HIV Outbreak in Milwaukee Underscores Importance of Funding Critical Prevention Programs

 

Milwaukee health advocates are calling for the restoration of funding to combat the epidemic of HIV and STDs in the wake of a shocking uptick in their city. More than 125 people, including teenagers, recently contracted HIV and/or syphilis, a situation that the National Coalition of STD Directors characterized as  “a symptom of under-resourced STD programs.”

In 2012, Governor Scott Walker signed an abstinence-only sex education bill, which experts like Advocates for Youth say are ineffective at stopping sexual activity or reducing teen pregnancy. Reinstating evidence-based in-school sexual health education programs, which Walker cut, is also essential to addressing the epidemic. Wisconsin has also rejected expanding Medicaid, which provides critical health care to at-risk populations.

News of the epidemic comes just two months after the Trump-Pence administration proposed to slash more than $60 million for HIV & AIDS prevention programming from the federal budget.

“These numbers are alarming and clearly indicative of a disturbing gap — not only in the provision of services, but in public education among Milwaukee’s young people,” said HRC Wisconsin State Manager Wendy Strout. “The failure to fund critical prevention programs leads to outbreaks like this, ultimately costing us more in terms of dollars and lives than any public education campaign ever would. To achieve an AIDS-free generation, we must fight for it. Here, and across the nation, we must insist that our elected officials treat this epidemic like the national emergency it is, and ensure that cities and states have the tools to combat it.”

____

• YOUR TASKS:
A: Rewrite the passage of the article on the Milwaukee HIV outbreak starting at "In 2012, Governor" and ending at "to at-risk populations.", replacing "abstinence-only" with "abstinence-focused".
B: Decide whether each statement agrees with the article on the Milwaukee HIV outbreak, answering yes or no and quoting the words that decide it: (i) More than 125 people recently contracted HIV and/or syphilis. (ii) Wisconsin expanded Medicaid. (iii) The abstinence-only sex education bill was signed in 2015.
The listing that follows is separate material and is not part of the article on the Milwaukee HIV outbreak.

• DATA:
____

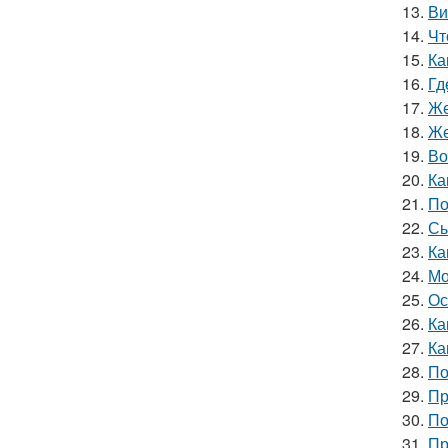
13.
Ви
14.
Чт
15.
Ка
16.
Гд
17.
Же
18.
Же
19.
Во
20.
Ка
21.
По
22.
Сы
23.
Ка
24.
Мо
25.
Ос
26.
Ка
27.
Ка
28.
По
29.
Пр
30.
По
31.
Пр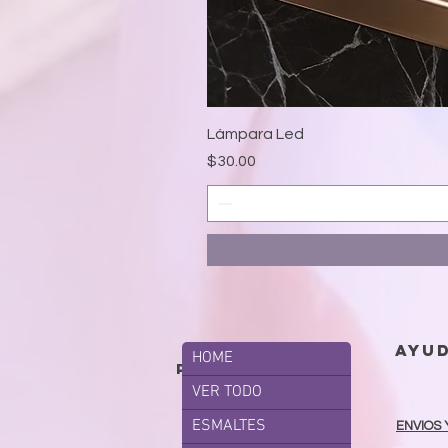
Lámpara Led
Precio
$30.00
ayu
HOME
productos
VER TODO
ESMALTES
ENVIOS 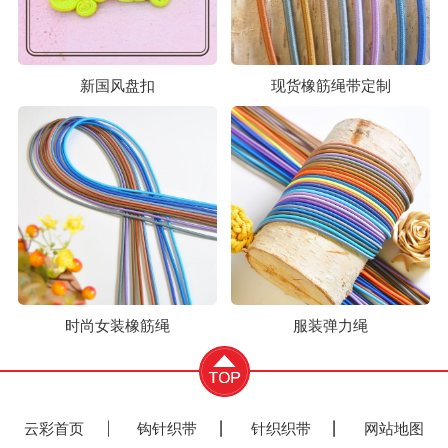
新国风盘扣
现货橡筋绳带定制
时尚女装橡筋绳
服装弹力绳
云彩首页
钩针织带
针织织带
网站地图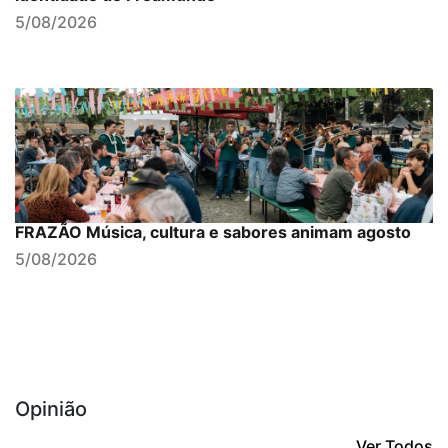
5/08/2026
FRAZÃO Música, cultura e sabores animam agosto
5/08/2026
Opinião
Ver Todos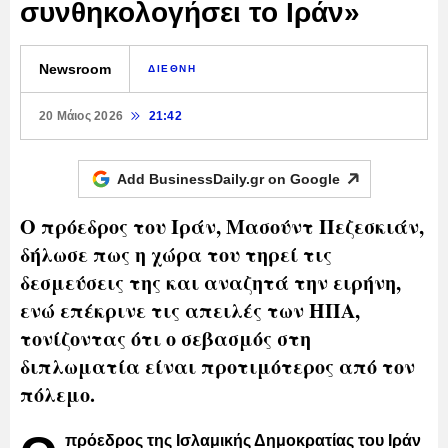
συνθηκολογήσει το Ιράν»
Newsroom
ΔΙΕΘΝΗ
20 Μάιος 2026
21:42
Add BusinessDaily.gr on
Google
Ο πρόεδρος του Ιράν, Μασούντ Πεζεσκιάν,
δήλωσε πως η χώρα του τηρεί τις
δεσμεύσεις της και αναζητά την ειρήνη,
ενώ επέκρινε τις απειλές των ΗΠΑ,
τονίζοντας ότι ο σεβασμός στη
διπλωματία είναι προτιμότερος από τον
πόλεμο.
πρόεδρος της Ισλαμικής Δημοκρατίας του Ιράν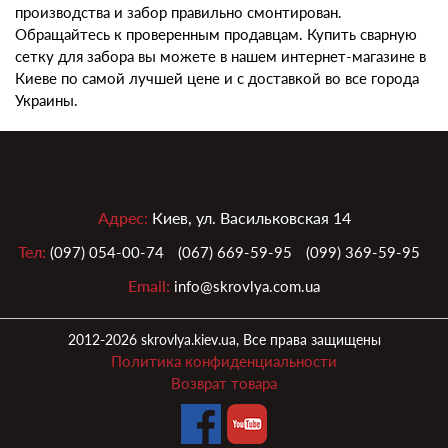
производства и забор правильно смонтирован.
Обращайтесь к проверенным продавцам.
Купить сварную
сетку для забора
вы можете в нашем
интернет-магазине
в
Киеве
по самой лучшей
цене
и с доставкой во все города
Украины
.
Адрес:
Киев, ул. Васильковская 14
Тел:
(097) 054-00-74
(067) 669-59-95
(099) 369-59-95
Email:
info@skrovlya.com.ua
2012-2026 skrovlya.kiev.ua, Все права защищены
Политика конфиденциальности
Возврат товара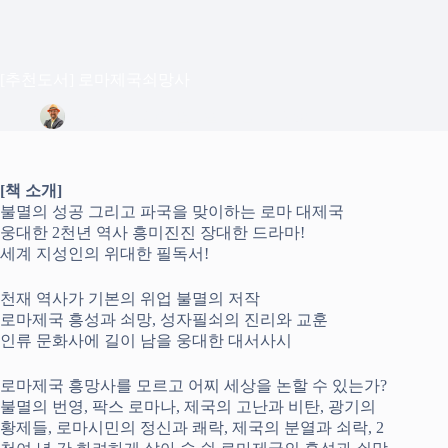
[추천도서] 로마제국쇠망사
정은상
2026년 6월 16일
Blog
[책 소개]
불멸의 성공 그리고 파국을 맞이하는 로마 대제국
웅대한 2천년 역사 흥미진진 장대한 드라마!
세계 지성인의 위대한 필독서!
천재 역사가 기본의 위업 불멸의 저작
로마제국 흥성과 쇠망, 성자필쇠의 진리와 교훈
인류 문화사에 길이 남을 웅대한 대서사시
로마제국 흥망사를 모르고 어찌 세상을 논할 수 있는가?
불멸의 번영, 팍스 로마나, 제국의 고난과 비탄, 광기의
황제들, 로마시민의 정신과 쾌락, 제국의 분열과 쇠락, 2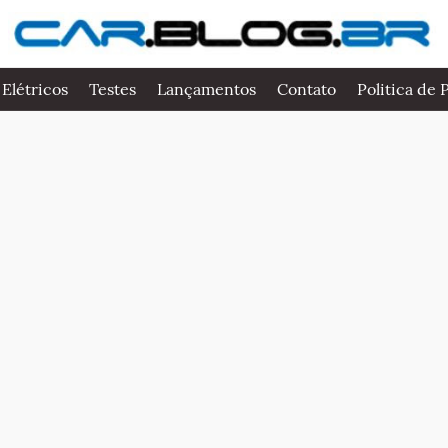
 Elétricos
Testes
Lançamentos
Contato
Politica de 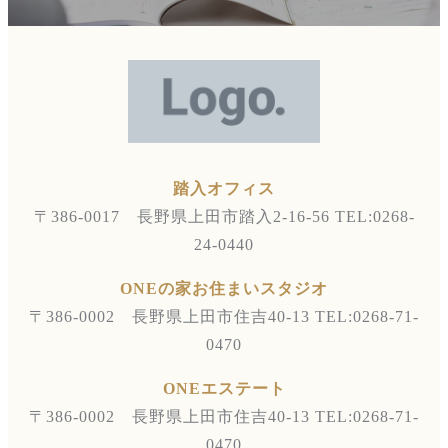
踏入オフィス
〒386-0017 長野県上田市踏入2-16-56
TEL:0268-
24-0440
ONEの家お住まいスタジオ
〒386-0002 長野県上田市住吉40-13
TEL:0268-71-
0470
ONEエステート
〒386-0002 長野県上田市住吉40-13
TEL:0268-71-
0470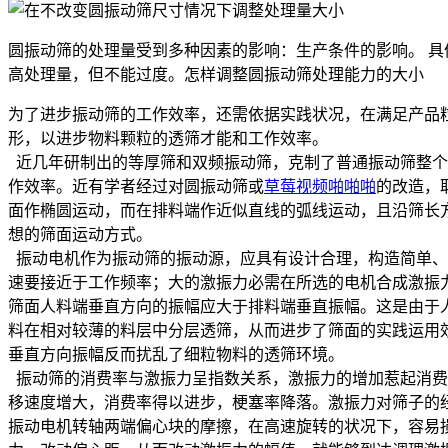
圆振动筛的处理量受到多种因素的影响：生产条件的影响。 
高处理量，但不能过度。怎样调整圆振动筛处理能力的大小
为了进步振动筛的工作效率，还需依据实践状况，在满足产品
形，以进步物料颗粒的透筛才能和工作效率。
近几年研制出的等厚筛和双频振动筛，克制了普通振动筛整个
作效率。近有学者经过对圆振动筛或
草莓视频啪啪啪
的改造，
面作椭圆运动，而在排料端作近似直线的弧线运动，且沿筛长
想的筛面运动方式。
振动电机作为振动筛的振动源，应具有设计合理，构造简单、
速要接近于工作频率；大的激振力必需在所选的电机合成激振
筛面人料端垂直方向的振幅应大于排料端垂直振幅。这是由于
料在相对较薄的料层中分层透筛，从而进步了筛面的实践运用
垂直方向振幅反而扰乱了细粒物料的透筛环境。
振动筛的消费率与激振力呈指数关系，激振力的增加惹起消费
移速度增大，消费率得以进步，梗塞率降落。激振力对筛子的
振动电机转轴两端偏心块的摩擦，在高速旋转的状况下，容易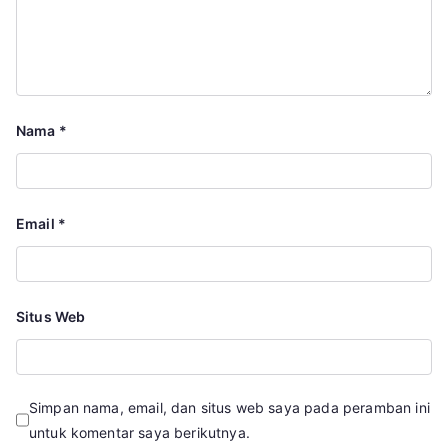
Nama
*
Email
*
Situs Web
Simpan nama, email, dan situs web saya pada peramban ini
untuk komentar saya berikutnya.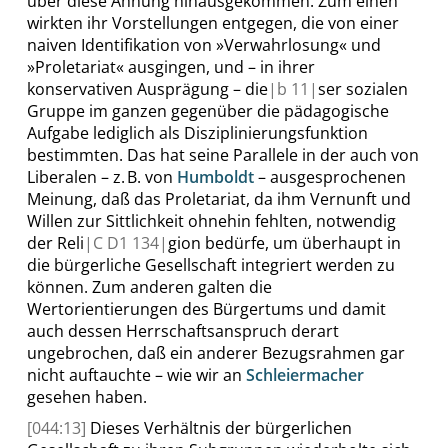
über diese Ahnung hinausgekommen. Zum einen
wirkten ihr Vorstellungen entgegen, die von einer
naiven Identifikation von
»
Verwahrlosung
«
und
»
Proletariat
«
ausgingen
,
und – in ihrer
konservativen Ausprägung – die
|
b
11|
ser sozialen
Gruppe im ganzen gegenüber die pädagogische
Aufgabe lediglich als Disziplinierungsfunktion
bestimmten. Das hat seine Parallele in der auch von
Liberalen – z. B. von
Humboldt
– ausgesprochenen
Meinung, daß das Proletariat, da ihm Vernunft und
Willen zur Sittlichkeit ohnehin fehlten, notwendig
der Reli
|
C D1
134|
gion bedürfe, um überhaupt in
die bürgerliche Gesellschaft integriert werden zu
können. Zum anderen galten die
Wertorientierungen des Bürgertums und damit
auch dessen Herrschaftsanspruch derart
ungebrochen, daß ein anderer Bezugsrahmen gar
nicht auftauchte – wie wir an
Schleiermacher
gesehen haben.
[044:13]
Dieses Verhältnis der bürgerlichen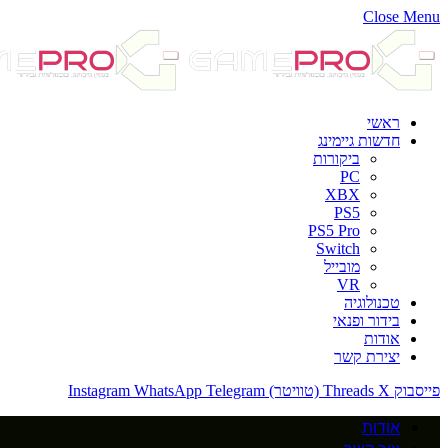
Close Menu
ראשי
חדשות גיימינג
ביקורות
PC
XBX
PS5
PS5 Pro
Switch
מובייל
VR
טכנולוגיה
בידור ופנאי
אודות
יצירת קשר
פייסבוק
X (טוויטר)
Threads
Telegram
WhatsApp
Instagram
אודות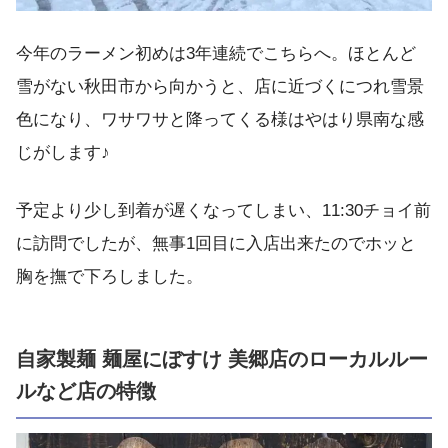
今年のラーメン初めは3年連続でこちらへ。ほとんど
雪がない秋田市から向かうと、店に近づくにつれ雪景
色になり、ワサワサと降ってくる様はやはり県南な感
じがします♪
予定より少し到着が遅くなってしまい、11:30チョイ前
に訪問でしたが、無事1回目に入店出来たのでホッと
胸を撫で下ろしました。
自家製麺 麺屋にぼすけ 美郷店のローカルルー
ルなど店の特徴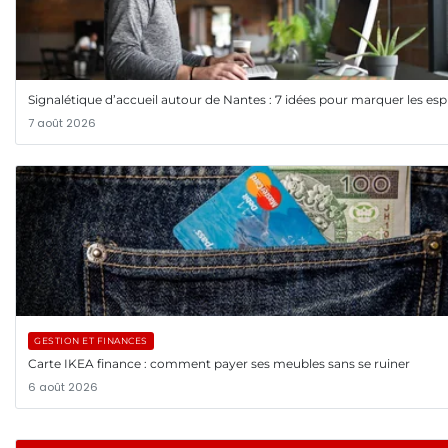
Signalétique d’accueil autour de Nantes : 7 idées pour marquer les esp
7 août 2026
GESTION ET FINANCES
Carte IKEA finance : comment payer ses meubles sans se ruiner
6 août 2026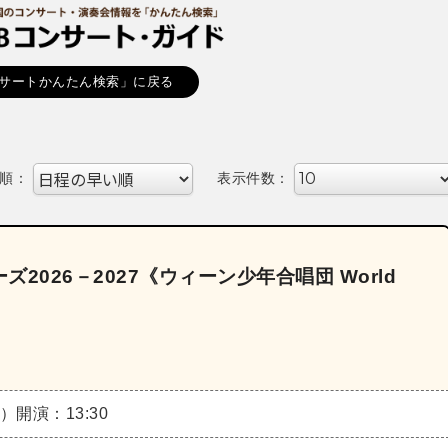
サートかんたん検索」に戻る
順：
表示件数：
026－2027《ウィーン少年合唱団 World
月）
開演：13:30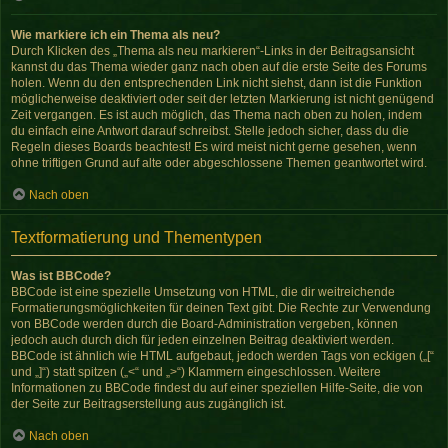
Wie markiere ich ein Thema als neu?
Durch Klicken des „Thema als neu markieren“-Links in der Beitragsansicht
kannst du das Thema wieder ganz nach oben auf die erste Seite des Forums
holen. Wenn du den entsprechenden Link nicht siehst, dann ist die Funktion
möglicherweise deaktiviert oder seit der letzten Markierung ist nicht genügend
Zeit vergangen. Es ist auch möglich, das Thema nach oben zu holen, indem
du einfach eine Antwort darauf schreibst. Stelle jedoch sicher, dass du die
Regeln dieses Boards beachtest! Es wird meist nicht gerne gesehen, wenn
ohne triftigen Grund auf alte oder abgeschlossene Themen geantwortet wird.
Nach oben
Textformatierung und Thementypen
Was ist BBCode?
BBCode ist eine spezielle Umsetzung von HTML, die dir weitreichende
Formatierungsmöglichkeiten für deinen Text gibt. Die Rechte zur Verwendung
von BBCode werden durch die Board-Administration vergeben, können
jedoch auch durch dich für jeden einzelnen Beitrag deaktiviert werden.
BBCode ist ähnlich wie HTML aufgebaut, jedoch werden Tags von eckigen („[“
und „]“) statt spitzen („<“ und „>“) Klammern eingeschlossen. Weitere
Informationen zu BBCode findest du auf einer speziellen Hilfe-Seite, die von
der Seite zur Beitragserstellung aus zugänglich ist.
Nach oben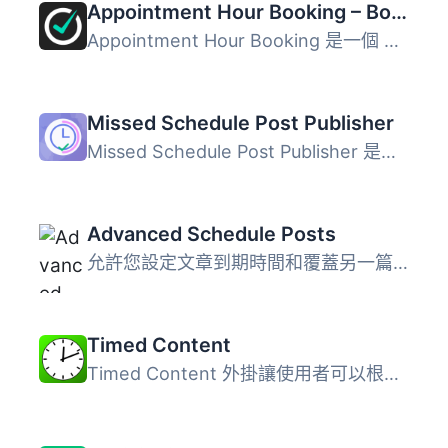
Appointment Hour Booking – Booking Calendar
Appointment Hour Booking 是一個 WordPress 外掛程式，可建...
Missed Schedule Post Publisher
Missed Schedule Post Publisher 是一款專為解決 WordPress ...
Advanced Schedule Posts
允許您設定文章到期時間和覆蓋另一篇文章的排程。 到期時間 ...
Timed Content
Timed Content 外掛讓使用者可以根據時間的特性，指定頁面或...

____

• ANSWERS TO EACH TASK:
A:
In 2012, Governor Scott Walker signed an abstinence-focused sex education bill, which experts like Advocates for Youth say are ineffective at stopping sexual activity or reducing teen pregnancy. Reinstating evidence-based in-school sexual health education programs, which Walker cut, is also essential to addressing the epidemic. Wisconsin has also rejected expanding Medicaid, which provides critical health care to at-risk populations.

B:
(i) Yes: "More than 125 people, including teenagers, recently contracted HIV and/or syphilis"
(ii) No: "Wisconsin has also rejected expanding Medicaid"
(iii) No: "In 2012, Governor Scott Walker signed an abstinence-only sex education bill"